Monday, August 23, 2010

to stand...

Among the many sayings ubiquitous in AA (and elsewhere) is "Let Go and Let God."  Like most sayings, its meaning to any individual person at any given time may change.  It came to my mind this morning reading George Putnam's Sermon, "CHRISTIAN MANLINESS-DOING AND STANDING." (manliness would, of course, in this context have been a non-gender virtue...)

"And having done all, to stand." — Ephesians vi. 13.

We have presented here, in the text, one phase, and that a most comprehensive one, of the manly character, according to his conception of it. We will hold it up to our own view a while, if possibly by the contemplation of it we may rise up and grow into a better appreciation of it.

Having done all, to stand. Putting these words into a fitting paraphrase, the Apostle seems to say to us : Do your best in any matter which you have to do with, and then calmly abide the issue. Use your best faculties and your best light, to get at the truth in matters that concern you, and having done that in all diligence and good faith, respect your own convictions, declare them boldly, and abide by them firmly. Do your whole duty in any exigency, and then keep yourself clear of all nervous anxiety about the consequences.
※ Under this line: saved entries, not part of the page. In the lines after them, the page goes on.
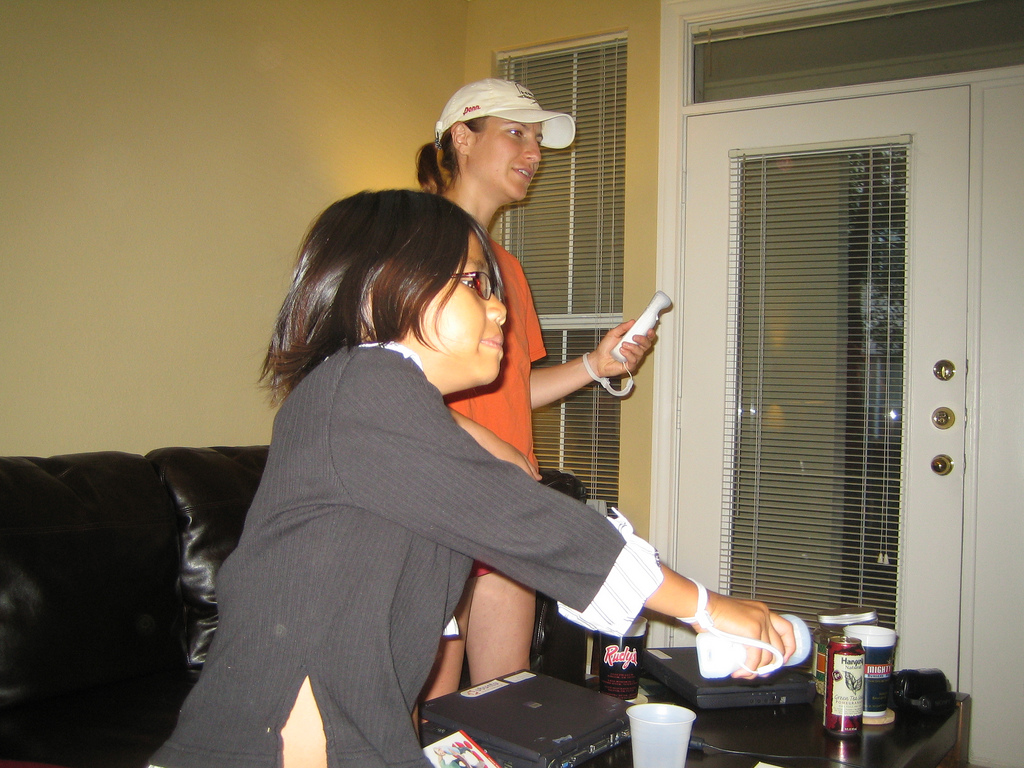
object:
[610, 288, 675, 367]
wii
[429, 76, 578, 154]
hat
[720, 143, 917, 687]
blinds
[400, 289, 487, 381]
cheek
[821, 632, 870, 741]
can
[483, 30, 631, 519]
blinds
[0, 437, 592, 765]
couch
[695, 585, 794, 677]
girls hand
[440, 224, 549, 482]
woman shirt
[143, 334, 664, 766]
woman shirt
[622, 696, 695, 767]
cup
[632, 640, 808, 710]
laptop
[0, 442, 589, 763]
sofa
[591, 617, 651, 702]
cup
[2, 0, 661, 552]
wall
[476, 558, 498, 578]
shorts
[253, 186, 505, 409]
hair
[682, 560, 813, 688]
strap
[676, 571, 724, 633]
wrist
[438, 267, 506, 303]
glasses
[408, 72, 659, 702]
woman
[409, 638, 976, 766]
table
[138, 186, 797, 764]
woman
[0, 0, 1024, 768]
building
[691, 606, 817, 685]
wii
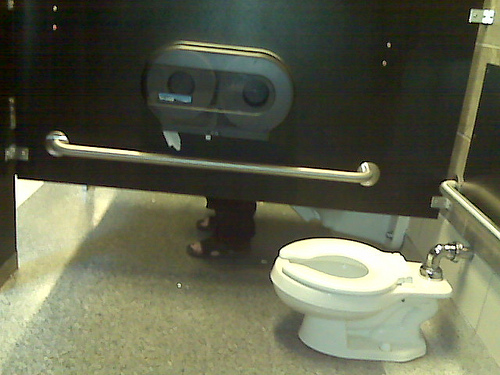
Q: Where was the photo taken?
A: In a bathroom.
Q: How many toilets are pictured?
A: One.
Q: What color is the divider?
A: Black.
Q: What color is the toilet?
A: White.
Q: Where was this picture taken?
A: Bathroom.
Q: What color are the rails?
A: Silver.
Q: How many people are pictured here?
A: Zero.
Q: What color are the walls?
A: Tan.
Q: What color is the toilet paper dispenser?
A: Black.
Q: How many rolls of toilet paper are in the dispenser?
A: Two.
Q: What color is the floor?
A: Grey.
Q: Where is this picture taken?
A: Bathroom.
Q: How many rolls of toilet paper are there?
A: 2.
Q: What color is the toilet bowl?
A: White.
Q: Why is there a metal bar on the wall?
A: Handrail.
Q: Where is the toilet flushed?
A: It flushes automatically.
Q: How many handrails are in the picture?
A: 2.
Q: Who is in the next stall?
A: A woman.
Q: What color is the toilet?
A: White.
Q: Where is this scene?
A: A public bathroom.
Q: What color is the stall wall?
A: Black.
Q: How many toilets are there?
A: One.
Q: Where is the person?
A: In the next stall.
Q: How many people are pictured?
A: One.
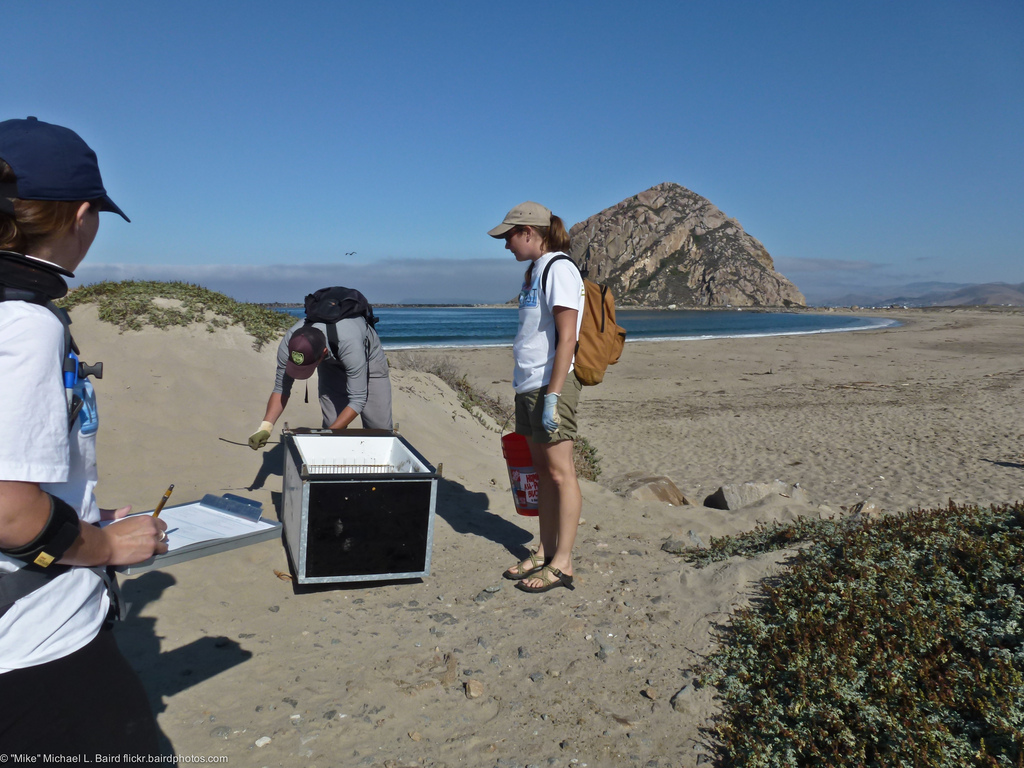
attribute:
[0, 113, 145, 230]
hat — blue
Perform your part in any work that falls to you, and tranquilly leave the rest to God. Secure a good conscience, make as sure as you can of the right, and having secured that, plant yourself on it, take your stand upon it, set down your foot and hold up your head, unconcerned as to what may come of it,—unmoved, unshaken, come of it what will. This is the interpretation of the text, and if we consider it well, and make full application of it to actual life, I do not see but it exhibits pretty fully the style of manliness that we would cultivate and acquire. We do not always analyze it, or name it, but we do always render homage to it when we see it; we feel the dignity of it, and see that it constitutes a grand superiority among men, makes a man verily a man, and that is a great character to attain to, and a rare one, too, in its completeness. We see nothing better than approximations to it, falling short of our idea, indeed, yet complete and noble enough to inspire reverence and excite emulation."